What is required: Would you please set down the entries below exactly as shown?

Given records:
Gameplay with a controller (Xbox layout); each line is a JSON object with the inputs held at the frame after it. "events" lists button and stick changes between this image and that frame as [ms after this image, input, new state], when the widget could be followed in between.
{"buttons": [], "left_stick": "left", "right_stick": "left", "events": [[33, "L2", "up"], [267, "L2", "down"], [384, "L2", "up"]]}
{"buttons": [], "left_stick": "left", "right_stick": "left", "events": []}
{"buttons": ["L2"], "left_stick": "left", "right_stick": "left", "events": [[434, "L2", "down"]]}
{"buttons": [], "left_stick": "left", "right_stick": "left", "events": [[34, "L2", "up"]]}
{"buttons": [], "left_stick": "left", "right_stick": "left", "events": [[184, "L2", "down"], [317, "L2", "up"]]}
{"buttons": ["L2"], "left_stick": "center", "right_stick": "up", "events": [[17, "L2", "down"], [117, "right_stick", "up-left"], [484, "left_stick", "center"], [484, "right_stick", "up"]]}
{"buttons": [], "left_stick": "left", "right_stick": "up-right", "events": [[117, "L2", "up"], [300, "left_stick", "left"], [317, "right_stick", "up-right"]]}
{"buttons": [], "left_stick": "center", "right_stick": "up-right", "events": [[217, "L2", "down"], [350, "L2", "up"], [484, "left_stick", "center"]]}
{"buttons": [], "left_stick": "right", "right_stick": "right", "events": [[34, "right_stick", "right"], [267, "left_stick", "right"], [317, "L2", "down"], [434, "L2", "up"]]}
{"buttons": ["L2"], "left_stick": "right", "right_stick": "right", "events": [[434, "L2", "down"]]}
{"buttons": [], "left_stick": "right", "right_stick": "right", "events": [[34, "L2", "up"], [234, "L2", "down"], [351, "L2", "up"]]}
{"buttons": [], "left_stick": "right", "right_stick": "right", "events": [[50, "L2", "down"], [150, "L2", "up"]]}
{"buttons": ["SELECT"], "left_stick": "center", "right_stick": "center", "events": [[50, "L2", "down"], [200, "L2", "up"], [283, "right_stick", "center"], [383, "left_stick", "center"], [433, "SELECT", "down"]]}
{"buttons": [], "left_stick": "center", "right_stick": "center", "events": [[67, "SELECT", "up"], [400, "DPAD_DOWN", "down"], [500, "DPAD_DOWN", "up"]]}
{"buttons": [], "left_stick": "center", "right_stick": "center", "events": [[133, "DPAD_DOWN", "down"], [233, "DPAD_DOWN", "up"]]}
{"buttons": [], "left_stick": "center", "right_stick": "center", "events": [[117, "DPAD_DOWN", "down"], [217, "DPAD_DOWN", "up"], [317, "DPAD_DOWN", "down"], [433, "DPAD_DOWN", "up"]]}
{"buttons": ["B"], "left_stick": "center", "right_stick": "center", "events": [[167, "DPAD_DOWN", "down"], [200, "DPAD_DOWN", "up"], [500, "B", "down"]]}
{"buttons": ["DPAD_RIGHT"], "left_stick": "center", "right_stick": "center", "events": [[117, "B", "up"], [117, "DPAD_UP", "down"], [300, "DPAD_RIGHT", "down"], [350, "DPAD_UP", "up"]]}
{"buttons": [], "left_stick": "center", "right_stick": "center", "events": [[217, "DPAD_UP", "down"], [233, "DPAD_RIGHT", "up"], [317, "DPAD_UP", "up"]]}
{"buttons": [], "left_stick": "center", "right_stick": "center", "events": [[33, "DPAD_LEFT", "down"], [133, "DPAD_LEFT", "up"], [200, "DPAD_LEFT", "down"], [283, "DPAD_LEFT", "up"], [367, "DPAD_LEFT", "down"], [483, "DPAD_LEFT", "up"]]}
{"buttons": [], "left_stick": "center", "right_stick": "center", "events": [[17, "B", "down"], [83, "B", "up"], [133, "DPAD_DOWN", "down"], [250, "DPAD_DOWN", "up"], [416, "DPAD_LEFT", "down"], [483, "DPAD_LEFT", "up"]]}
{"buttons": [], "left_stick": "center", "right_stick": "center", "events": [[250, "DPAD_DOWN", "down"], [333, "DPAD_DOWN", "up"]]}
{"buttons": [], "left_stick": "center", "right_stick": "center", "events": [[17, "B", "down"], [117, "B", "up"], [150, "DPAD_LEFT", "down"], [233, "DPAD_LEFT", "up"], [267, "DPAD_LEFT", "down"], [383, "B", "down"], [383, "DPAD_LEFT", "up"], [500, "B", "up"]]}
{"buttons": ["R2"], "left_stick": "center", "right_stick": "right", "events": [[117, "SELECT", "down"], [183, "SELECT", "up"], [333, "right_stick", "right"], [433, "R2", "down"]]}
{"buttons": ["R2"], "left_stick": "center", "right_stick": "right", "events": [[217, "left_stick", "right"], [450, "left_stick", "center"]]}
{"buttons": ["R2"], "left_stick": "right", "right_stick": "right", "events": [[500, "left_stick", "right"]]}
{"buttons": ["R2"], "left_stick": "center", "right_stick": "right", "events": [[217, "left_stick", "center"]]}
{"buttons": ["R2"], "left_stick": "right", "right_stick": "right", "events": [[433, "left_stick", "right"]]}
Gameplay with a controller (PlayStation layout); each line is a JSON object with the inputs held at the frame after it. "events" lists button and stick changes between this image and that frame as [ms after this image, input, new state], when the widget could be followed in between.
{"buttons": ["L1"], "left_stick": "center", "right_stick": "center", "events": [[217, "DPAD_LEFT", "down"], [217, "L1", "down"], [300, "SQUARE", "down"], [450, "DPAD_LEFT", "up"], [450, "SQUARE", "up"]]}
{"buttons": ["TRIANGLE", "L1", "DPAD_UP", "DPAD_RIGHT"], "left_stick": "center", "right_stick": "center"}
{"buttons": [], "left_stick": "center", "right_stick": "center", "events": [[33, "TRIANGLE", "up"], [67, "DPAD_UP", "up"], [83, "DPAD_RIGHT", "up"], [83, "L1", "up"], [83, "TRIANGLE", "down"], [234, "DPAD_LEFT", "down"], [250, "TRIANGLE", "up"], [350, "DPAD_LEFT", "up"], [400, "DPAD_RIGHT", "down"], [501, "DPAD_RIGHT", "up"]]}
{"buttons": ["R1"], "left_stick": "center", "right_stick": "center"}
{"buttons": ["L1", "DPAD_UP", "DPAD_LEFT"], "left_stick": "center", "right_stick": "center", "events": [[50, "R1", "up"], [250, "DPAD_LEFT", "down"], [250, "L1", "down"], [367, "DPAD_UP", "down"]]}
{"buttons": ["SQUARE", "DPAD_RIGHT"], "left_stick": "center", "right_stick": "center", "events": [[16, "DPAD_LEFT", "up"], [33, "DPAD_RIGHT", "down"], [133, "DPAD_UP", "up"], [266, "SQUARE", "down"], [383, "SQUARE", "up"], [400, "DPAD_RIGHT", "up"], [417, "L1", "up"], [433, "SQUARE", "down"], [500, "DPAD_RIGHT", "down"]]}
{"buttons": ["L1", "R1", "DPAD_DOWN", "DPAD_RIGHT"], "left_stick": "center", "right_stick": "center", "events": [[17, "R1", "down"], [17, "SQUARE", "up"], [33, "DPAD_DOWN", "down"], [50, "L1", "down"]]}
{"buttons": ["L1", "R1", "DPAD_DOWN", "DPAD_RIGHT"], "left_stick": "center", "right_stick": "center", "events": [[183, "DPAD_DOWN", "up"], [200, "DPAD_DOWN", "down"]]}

Expected answer:
Gameplay with a controller (Xbox layout); each line is a JSON object with the inputs held at the frame after it. "events" lists button and stick changes between this image and that frame as [ms after this image, input, new state], when the widget could be followed in between.
{"buttons": [], "left_stick": "left", "right_stick": "left", "events": [[33, "L2", "up"], [267, "L2", "down"], [384, "L2", "up"]]}
{"buttons": [], "left_stick": "left", "right_stick": "left", "events": []}
{"buttons": ["L2"], "left_stick": "left", "right_stick": "left", "events": [[434, "L2", "down"]]}
{"buttons": [], "left_stick": "left", "right_stick": "left", "events": [[34, "L2", "up"]]}
{"buttons": [], "left_stick": "left", "right_stick": "left", "events": [[184, "L2", "down"], [317, "L2", "up"]]}
{"buttons": ["L2"], "left_stick": "center", "right_stick": "up", "events": [[17, "L2", "down"], [117, "right_stick", "up-left"], [484, "left_stick", "center"], [484, "right_stick", "up"]]}
{"buttons": [], "left_stick": "left", "right_stick": "up-right", "events": [[117, "L2", "up"], [300, "left_stick", "left"], [317, "right_stick", "up-right"]]}
{"buttons": [], "left_stick": "center", "right_stick": "up-right", "events": [[217, "L2", "down"], [350, "L2", "up"], [484, "left_stick", "center"]]}
{"buttons": [], "left_stick": "right", "right_stick": "right", "events": [[34, "right_stick", "right"], [267, "left_stick", "right"], [317, "L2", "down"], [434, "L2", "up"]]}
{"buttons": ["L2"], "left_stick": "right", "right_stick": "right", "events": [[434, "L2", "down"]]}
{"buttons": [], "left_stick": "right", "right_stick": "right", "events": [[34, "L2", "up"], [234, "L2", "down"], [351, "L2", "up"]]}
{"buttons": [], "left_stick": "right", "right_stick": "right", "events": [[50, "L2", "down"], [150, "L2", "up"]]}
{"buttons": ["SELECT"], "left_stick": "center", "right_stick": "center", "events": [[50, "L2", "down"], [200, "L2", "up"], [283, "right_stick", "center"], [383, "left_stick", "center"], [433, "SELECT", "down"]]}
{"buttons": [], "left_stick": "center", "right_stick": "center", "events": [[67, "SELECT", "up"], [400, "DPAD_DOWN", "down"], [500, "DPAD_DOWN", "up"]]}
{"buttons": [], "left_stick": "center", "right_stick": "center", "events": [[133, "DPAD_DOWN", "down"], [233, "DPAD_DOWN", "up"]]}
{"buttons": [], "left_stick": "center", "right_stick": "center", "events": [[117, "DPAD_DOWN", "down"], [217, "DPAD_DOWN", "up"], [317, "DPAD_DOWN", "down"], [433, "DPAD_DOWN", "up"]]}
{"buttons": ["B"], "left_stick": "center", "right_stick": "center", "events": [[167, "DPAD_DOWN", "down"], [200, "DPAD_DOWN", "up"], [500, "B", "down"]]}
{"buttons": ["DPAD_RIGHT"], "left_stick": "center", "right_stick": "center", "events": [[117, "B", "up"], [117, "DPAD_UP", "down"], [300, "DPAD_RIGHT", "down"], [350, "DPAD_UP", "up"]]}
{"buttons": [], "left_stick": "center", "right_stick": "center", "events": [[217, "DPAD_UP", "down"], [233, "DPAD_RIGHT", "up"], [317, "DPAD_UP", "up"]]}
{"buttons": [], "left_stick": "center", "right_stick": "center", "events": [[33, "DPAD_LEFT", "down"], [133, "DPAD_LEFT", "up"], [200, "DPAD_LEFT", "down"], [283, "DPAD_LEFT", "up"], [367, "DPAD_LEFT", "down"], [483, "DPAD_LEFT", "up"]]}
{"buttons": [], "left_stick": "center", "right_stick": "center", "events": [[17, "B", "down"], [83, "B", "up"], [133, "DPAD_DOWN", "down"], [250, "DPAD_DOWN", "up"], [416, "DPAD_LEFT", "down"], [483, "DPAD_LEFT", "up"]]}
{"buttons": [], "left_stick": "center", "right_stick": "center", "events": [[250, "DPAD_DOWN", "down"], [333, "DPAD_DOWN", "up"]]}
{"buttons": [], "left_stick": "center", "right_stick": "center", "events": [[17, "B", "down"], [117, "B", "up"], [150, "DPAD_LEFT", "down"], [233, "DPAD_LEFT", "up"], [267, "DPAD_LEFT", "down"], [383, "B", "down"], [383, "DPAD_LEFT", "up"], [500, "B", "up"]]}
{"buttons": ["R2"], "left_stick": "center", "right_stick": "right", "events": [[117, "SELECT", "down"], [183, "SELECT", "up"], [333, "right_stick", "right"], [433, "R2", "down"]]}
{"buttons": ["R2"], "left_stick": "center", "right_stick": "right", "events": [[217, "left_stick", "right"], [450, "left_stick", "center"]]}
{"buttons": ["R2"], "left_stick": "right", "right_stick": "right", "events": [[500, "left_stick", "right"]]}
{"buttons": ["R2"], "left_stick": "center", "right_stick": "right", "events": [[217, "left_stick", "center"]]}
{"buttons": ["R2"], "left_stick": "right", "right_stick": "right", "events": [[433, "left_stick", "right"]]}
Gameplay with a controller (PlayStation layout); each line is a JSON object with the inputs held at the frame after it. "events" lists button and stick changes between this image and that frame as [ms after this image, input, new state], when the widget could be followed in between.
{"buttons": ["L1"], "left_stick": "center", "right_stick": "center", "events": [[217, "DPAD_LEFT", "down"], [217, "L1", "down"], [300, "SQUARE", "down"], [450, "DPAD_LEFT", "up"], [450, "SQUARE", "up"]]}
{"buttons": ["TRIANGLE", "L1", "DPAD_UP", "DPAD_RIGHT"], "left_stick": "center", "right_stick": "center"}
{"buttons": [], "left_stick": "center", "right_stick": "center", "events": [[33, "TRIANGLE", "up"], [67, "DPAD_UP", "up"], [83, "DPAD_RIGHT", "up"], [83, "L1", "up"], [83, "TRIANGLE", "down"], [234, "DPAD_LEFT", "down"], [250, "TRIANGLE", "up"], [350, "DPAD_LEFT", "up"], [400, "DPAD_RIGHT", "down"], [501, "DPAD_RIGHT", "up"]]}
{"buttons": ["R1"], "left_stick": "center", "right_stick": "center"}
{"buttons": ["L1", "DPAD_UP", "DPAD_LEFT"], "left_stick": "center", "right_stick": "center", "events": [[50, "R1", "up"], [250, "DPAD_LEFT", "down"], [250, "L1", "down"], [367, "DPAD_UP", "down"]]}
{"buttons": ["SQUARE", "DPAD_RIGHT"], "left_stick": "center", "right_stick": "center", "events": [[16, "DPAD_LEFT", "up"], [33, "DPAD_RIGHT", "down"], [133, "DPAD_UP", "up"], [266, "SQUARE", "down"], [383, "SQUARE", "up"], [400, "DPAD_RIGHT", "up"], [417, "L1", "up"], [433, "SQUARE", "down"], [500, "DPAD_RIGHT", "down"]]}
{"buttons": ["L1", "R1", "DPAD_DOWN", "DPAD_RIGHT"], "left_stick": "center", "right_stick": "center", "events": [[17, "R1", "down"], [17, "SQUARE", "up"], [33, "DPAD_DOWN", "down"], [50, "L1", "down"]]}
{"buttons": ["L1", "R1", "DPAD_DOWN", "DPAD_RIGHT"], "left_stick": "center", "right_stick": "center", "events": [[183, "DPAD_DOWN", "up"], [200, "DPAD_DOWN", "down"]]}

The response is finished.